REQUIREMENT
Rewrite the records starting at the line that has "Is it true that the value at 7 is 1?" and ending after the line that has "Which series has", changing "spread" to "range" and keeping everything else the same. Leave the pictures out.

RECORDS FOR PROCESSING
* * * *

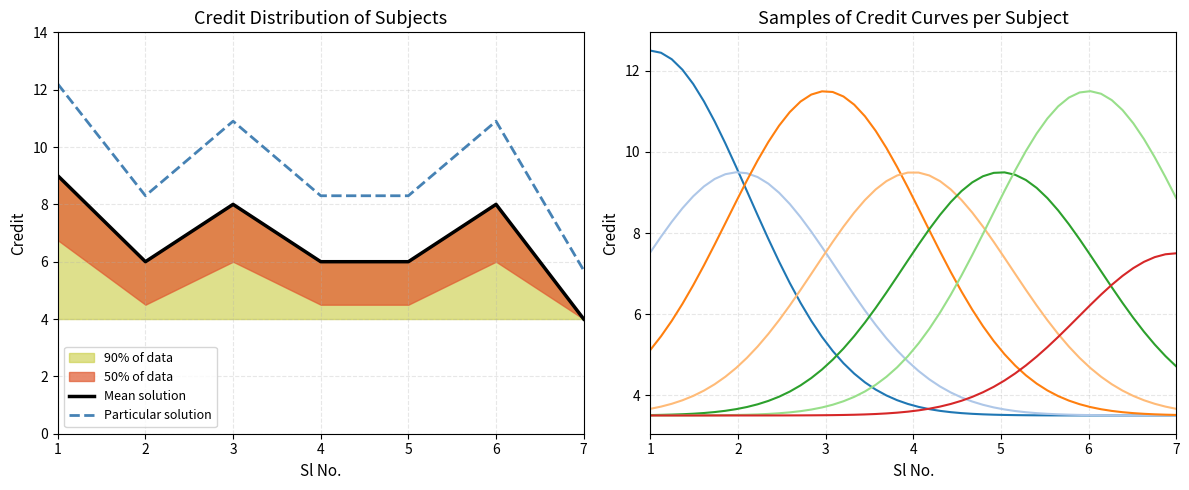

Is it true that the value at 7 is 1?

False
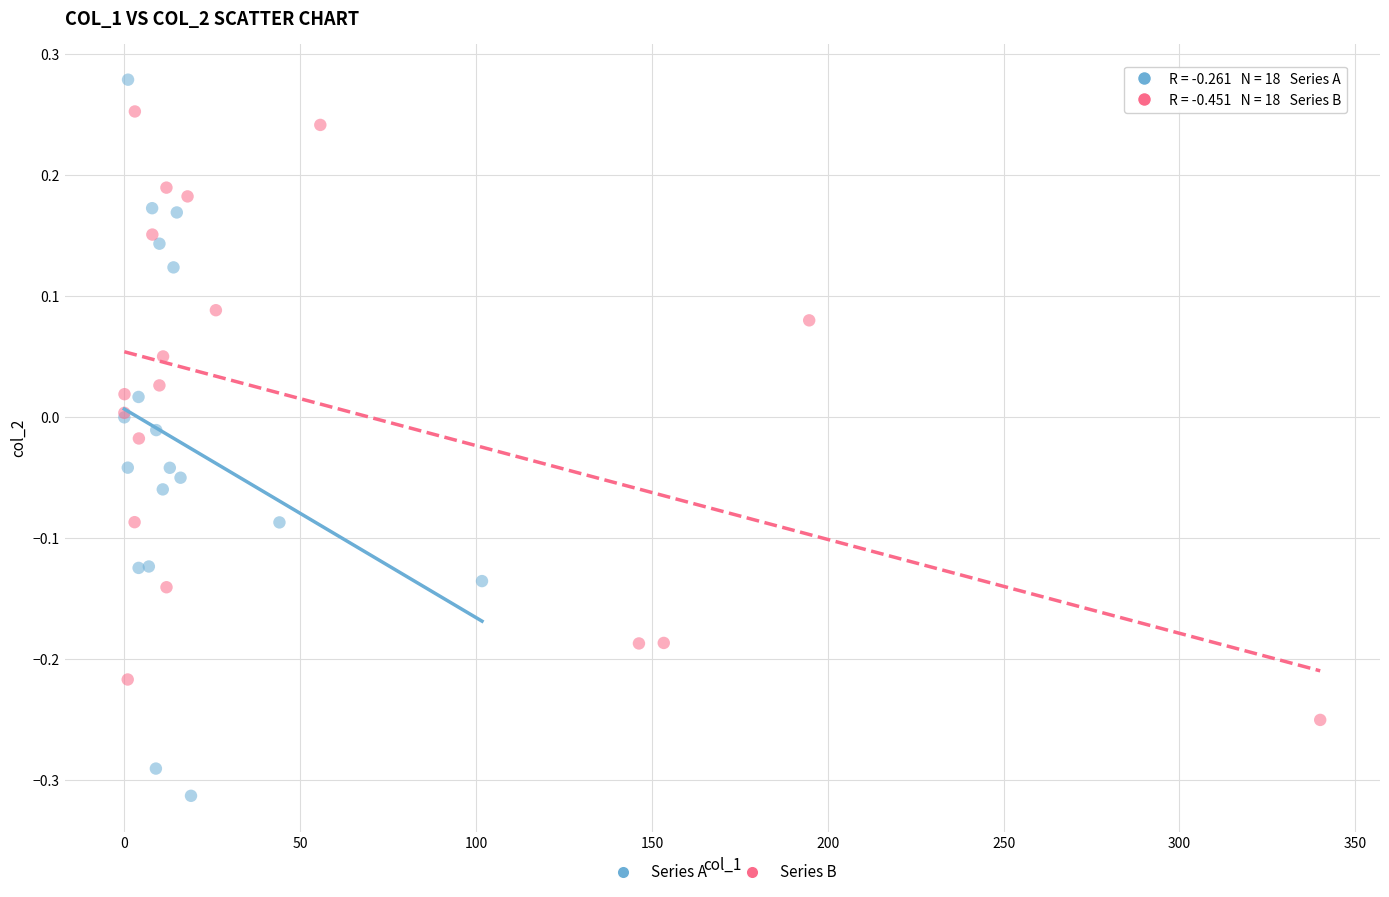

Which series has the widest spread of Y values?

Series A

* * * *

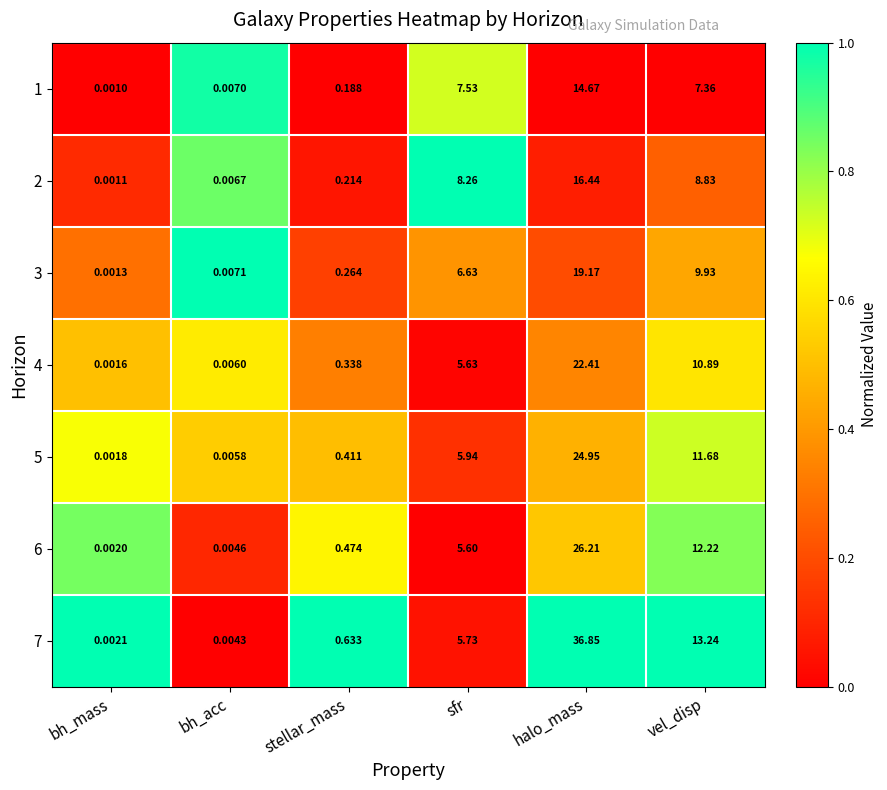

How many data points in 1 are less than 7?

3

* * * *

TASK SOLUTION
Is it true that the value at 7 is 1?

False

Which series has the widest range of Y values?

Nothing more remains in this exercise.